◆ DATA FOR ANALYSIS:
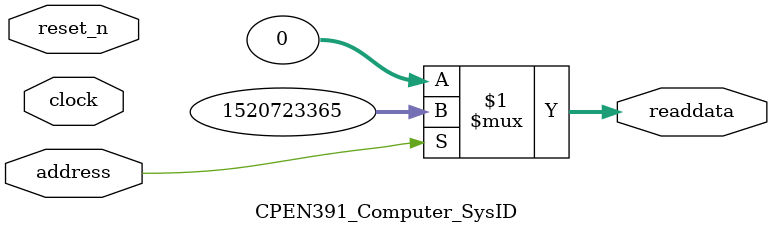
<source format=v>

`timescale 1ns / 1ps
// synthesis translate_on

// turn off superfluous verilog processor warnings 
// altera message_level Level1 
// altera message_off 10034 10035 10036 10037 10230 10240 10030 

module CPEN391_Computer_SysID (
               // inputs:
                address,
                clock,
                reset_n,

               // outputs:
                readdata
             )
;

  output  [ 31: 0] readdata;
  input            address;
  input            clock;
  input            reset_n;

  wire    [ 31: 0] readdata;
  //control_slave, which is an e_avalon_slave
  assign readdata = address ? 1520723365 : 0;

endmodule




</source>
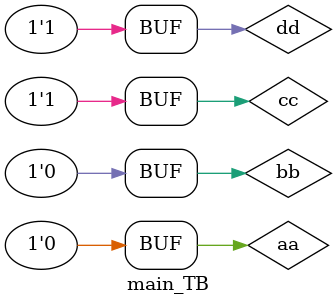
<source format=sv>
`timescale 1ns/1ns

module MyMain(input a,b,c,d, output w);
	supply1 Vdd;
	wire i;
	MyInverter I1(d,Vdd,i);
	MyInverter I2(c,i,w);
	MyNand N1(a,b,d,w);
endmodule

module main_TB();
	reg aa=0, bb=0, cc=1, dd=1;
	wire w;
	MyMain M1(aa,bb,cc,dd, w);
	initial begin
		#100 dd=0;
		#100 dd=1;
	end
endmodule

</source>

◆ PROBLEM TO WORK ON:
Print each entry above exactly. The pictures should not be printed.

◆ ANSWER TO THIS PROBLEM:
<source format=v>

`timescale 1ns / 1ps
// synthesis translate_on

// turn off superfluous verilog processor warnings 
// altera message_level Level1 
// altera message_off 10034 10035 10036 10037 10230 10240 10030 

module CPEN391_Computer_SysID (
               // inputs:
                address,
                clock,
                reset_n,

               // outputs:
                readdata
             )
;

  output  [ 31: 0] readdata;
  input            address;
  input            clock;
  input            reset_n;

  wire    [ 31: 0] readdata;
  //control_slave, which is an e_avalon_slave
  assign readdata = address ? 1520723365 : 0;

endmodule




</source>
<source format=sv>
`timescale 1ns/1ns

module MyMain(input a,b,c,d, output w);
	supply1 Vdd;
	wire i;
	MyInverter I1(d,Vdd,i);
	MyInverter I2(c,i,w);
	MyNand N1(a,b,d,w);
endmodule

module main_TB();
	reg aa=0, bb=0, cc=1, dd=1;
	wire w;
	MyMain M1(aa,bb,cc,dd, w);
	initial begin
		#100 dd=0;
		#100 dd=1;
	end
endmodule

</source>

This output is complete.